Extract Start Marker
For the first two UVA One Small Step participants, third-year student Diana Moreno, daughter of Salvadoran parents who left the Central American country in the 1980s to escape war and poverty and to become U.S. citizens, and first-year Marquis Rice, who served eight years in the Army before coming to Grounds and is chair of the Student Veterans of America at UVA’s veteran service committee, the commonality of both being first-generation students and their relationships with refugee communities helped them navigate a friendly conversation.
“We had different upbringings, so we got into shades of gray in different areas,” said Rice, who considers himself conservative in his political views while appreciating the “mind your own business” lessons his mother imparted on him concerning people’s personal lives.
“My biggest fear at first was that I was going to say something or do something that was going to change the energy in the room,” said Rice, who has been active in fundraising efforts to help Afghan refugees settle in the United States. “But as we talked, I saw how her family was adaptable, and coming from the military, we have to adapt to new environments all the time as well. We really connected over the difference between what was privilege and what was not. Her family came from El Salvador, which was amazing, and they came over here with just the ideas of the American dream: that you can literally make your future, whatever you make it, through hard work and dedication. And her family really shows that.”
Moreno, who grew up in California before her family moved to Virginia six years ago, said she was interested to hear about Rice’s military service, a world she knew little about.
“The first few moments of the conversation were difficult, because I didn’t know what the boundaries were. I didn’t want to disrespect him,” said Moreno, who is studying public policy and media studies. “I also wanted to see what his ideals are, so balancing on that line was hard, but we got it done.”
“Hopefully in the future, we can expand this conversation further, because it’s very nice to get past the social taboos of topics like politics and get to what truly matters,” Rice said.
“We’re not just our political views,” Moreno said in agreement. “We’re so much more than that, and we can find things we agree on. We’re humans at the end of the day.”
Extract End Marker
--- Required tasks ---
a. According to the passage about the UVA One Small Step conversation, how many years did Marquis Rice serve in the Army before coming to Grounds?
b. Extract from the passage the text between "For the first" and "people’s personal lives.", inclusive.
Data for analysis Start Marker
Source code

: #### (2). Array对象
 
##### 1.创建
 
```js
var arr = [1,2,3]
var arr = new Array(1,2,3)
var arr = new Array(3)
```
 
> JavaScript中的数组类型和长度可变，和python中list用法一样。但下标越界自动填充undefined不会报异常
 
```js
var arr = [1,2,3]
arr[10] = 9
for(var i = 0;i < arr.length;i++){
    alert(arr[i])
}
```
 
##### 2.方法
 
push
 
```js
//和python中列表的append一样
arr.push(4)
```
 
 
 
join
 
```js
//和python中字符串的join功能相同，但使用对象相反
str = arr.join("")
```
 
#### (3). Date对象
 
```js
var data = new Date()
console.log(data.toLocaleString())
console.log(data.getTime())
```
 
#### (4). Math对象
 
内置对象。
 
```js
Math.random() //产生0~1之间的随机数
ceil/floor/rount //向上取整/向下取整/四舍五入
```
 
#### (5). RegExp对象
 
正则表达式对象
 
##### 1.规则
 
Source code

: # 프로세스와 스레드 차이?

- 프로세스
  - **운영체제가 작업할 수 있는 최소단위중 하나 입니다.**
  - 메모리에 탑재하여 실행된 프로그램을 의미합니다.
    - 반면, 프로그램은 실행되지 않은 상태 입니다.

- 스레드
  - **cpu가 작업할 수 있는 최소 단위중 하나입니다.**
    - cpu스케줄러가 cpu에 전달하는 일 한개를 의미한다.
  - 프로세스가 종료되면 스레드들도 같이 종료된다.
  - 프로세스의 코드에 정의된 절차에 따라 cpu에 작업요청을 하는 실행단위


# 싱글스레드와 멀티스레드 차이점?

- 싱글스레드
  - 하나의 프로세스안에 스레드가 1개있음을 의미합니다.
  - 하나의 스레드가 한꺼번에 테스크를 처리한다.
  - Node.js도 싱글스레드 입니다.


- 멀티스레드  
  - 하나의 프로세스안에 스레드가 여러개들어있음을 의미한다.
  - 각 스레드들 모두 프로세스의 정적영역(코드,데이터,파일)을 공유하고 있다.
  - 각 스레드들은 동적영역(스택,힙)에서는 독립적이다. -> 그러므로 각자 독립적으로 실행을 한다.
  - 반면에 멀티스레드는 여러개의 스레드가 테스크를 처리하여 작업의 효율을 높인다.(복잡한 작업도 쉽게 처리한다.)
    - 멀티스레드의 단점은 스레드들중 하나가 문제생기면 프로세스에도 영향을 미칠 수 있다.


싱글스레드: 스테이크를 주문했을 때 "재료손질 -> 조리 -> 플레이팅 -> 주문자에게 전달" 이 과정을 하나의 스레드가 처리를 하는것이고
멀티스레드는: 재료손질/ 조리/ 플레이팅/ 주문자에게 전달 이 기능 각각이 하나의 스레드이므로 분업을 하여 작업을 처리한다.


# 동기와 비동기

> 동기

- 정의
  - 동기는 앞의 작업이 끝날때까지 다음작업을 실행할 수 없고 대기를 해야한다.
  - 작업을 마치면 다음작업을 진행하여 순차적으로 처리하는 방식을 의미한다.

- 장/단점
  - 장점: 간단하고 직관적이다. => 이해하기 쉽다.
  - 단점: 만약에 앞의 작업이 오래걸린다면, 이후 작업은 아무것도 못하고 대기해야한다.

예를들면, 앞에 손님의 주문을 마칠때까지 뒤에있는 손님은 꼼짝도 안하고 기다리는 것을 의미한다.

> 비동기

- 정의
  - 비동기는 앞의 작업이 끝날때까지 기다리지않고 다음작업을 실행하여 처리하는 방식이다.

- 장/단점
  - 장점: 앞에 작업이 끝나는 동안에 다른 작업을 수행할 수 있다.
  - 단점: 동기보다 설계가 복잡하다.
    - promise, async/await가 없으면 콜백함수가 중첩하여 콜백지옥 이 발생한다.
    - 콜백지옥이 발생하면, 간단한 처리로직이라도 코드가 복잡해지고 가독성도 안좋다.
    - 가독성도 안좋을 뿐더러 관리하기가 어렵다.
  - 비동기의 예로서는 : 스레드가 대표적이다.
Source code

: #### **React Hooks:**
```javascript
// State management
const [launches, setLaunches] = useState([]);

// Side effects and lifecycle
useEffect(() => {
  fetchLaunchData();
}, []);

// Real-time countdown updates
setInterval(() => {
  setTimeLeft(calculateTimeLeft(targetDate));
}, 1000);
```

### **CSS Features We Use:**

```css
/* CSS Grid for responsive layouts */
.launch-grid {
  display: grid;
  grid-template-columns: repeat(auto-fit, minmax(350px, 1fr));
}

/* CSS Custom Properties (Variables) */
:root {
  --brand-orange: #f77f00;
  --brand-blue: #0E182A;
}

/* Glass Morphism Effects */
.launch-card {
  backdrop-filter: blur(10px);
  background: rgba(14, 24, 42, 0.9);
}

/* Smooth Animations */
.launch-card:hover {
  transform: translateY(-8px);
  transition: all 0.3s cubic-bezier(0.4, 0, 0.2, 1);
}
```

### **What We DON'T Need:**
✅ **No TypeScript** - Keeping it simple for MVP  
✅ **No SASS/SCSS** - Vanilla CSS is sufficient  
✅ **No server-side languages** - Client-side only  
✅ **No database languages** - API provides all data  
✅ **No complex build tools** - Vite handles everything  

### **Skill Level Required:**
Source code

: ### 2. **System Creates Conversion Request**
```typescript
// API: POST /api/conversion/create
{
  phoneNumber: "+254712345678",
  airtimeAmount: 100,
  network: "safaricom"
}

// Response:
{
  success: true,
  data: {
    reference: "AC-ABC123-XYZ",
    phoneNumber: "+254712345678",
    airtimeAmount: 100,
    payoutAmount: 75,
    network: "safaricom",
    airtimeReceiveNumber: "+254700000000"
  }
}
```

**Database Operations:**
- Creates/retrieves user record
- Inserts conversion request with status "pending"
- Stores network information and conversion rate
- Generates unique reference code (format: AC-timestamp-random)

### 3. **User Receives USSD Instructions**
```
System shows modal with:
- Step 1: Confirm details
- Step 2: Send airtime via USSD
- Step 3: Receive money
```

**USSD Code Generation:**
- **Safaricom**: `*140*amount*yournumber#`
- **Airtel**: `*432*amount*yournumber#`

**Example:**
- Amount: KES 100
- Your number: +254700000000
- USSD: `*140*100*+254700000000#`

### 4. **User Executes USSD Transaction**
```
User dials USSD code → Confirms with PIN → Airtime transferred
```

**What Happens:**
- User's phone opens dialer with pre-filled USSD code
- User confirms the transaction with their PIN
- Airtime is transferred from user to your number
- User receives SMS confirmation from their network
Data for analysis End Marker
--- Answers for this exercise ---
a. He served eight years in the Army.

b.
For the first two UVA One Small Step participants, third-year student Diana Moreno, daughter of Salvadoran parents who left the Central American country in the 1980s to escape war and poverty and to become U.S. citizens, and first-year Marquis Rice, who served eight years in the Army before coming to Grounds and is chair of the Student Veterans of America at UVA’s veteran service committee, the commonality of both being first-generation students and their relationships with refugee communities helped them navigate a friendly conversation.
“We had different upbringings, so we got into shades of gray in different areas,” said Rice, who considers himself conservative in his political views while appreciating the “mind your own business” lessons his mother imparted on him concerning people’s personal lives.